What needs to be done
Each entry is to be output as written, so that none is missing.

(Records for the exercise)

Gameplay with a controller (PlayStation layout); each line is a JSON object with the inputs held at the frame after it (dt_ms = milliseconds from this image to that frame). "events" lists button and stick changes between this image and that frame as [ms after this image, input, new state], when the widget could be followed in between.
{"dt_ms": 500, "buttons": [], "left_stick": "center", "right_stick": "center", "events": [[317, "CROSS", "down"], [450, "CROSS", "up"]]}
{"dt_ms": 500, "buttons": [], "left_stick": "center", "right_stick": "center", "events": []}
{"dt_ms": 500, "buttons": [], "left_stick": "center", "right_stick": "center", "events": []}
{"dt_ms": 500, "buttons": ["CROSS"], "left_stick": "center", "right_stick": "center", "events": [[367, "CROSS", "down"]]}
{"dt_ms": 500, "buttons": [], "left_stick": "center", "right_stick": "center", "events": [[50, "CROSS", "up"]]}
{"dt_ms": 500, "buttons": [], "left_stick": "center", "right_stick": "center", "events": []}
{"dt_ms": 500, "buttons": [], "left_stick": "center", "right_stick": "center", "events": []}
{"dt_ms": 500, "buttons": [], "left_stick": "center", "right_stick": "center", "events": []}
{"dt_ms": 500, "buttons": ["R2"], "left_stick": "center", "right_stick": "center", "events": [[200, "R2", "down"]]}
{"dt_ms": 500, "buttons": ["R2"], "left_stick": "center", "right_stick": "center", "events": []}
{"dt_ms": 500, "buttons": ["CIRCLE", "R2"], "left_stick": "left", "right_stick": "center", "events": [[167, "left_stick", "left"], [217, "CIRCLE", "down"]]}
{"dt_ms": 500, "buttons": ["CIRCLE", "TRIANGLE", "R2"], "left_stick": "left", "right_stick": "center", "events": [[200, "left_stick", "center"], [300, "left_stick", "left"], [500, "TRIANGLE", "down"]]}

(End Records for the exercise)

Task output
Gameplay with a controller (PlayStation layout); each line is a JSON object with the inputs held at the frame after it (dt_ms = milliseconds from this image to that frame). "events" lists button and stick changes between this image and that frame as [ms after this image, input, new state], when the widget could be followed in between.
{"dt_ms": 500, "buttons": [], "left_stick": "center", "right_stick": "center", "events": [[317, "CROSS", "down"], [450, "CROSS", "up"]]}
{"dt_ms": 500, "buttons": [], "left_stick": "center", "right_stick": "center", "events": []}
{"dt_ms": 500, "buttons": [], "left_stick": "center", "right_stick": "center", "events": []}
{"dt_ms": 500, "buttons": ["CROSS"], "left_stick": "center", "right_stick": "center", "events": [[367, "CROSS", "down"]]}
{"dt_ms": 500, "buttons": [], "left_stick": "center", "right_stick": "center", "events": [[50, "CROSS", "up"]]}
{"dt_ms": 500, "buttons": [], "left_stick": "center", "right_stick": "center", "events": []}
{"dt_ms": 500, "buttons": [], "left_stick": "center", "right_stick": "center", "events": []}
{"dt_ms": 500, "buttons": [], "left_stick": "center", "right_stick": "center", "events": []}
{"dt_ms": 500, "buttons": ["R2"], "left_stick": "center", "right_stick": "center", "events": [[200, "R2", "down"]]}
{"dt_ms": 500, "buttons": ["R2"], "left_stick": "center", "right_stick": "center", "events": []}
{"dt_ms": 500, "buttons": ["CIRCLE", "R2"], "left_stick": "left", "right_stick": "center", "events": [[167, "left_stick", "left"], [217, "CIRCLE", "down"]]}
{"dt_ms": 500, "buttons": ["CIRCLE", "TRIANGLE", "R2"], "left_stick": "left", "right_stick": "center", "events": [[200, "left_stick", "center"], [300, "left_stick", "left"], [500, "TRIANGLE", "down"]]}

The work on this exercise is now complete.